===== Data for this task =====

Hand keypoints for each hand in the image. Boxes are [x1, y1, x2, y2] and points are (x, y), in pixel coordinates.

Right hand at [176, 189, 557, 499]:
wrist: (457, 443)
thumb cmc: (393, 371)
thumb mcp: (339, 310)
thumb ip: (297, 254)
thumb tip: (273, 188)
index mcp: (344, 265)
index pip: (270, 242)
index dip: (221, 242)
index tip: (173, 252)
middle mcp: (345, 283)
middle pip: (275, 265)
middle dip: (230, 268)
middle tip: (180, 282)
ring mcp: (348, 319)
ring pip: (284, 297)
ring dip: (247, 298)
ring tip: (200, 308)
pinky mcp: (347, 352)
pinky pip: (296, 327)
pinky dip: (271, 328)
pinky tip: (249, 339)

=====
===== Data for this task =====

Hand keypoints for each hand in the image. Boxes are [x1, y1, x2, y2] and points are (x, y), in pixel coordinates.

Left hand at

=====
===== Data for this task =====

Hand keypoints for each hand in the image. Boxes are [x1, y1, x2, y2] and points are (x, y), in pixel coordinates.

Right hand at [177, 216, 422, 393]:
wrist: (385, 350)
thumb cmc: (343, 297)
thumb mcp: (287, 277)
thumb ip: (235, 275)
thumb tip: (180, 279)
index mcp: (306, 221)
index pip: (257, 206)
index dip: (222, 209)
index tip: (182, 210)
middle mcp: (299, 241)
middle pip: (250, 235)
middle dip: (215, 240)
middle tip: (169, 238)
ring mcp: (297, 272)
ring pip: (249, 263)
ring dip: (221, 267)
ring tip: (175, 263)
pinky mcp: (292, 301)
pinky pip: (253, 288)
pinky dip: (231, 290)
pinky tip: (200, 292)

=====

(Action item) Where a line in the records above contains the string "pinky", copy that line.

(Answer for this exercise)
pinky mcp: (347, 352)
pinky pip: (296, 327)
pinky dip: (271, 328)
pinky tip: (249, 339)
pinky mcp: (292, 301)
pinky pip: (253, 288)
pinky dip: (231, 290)
pinky tip: (200, 292)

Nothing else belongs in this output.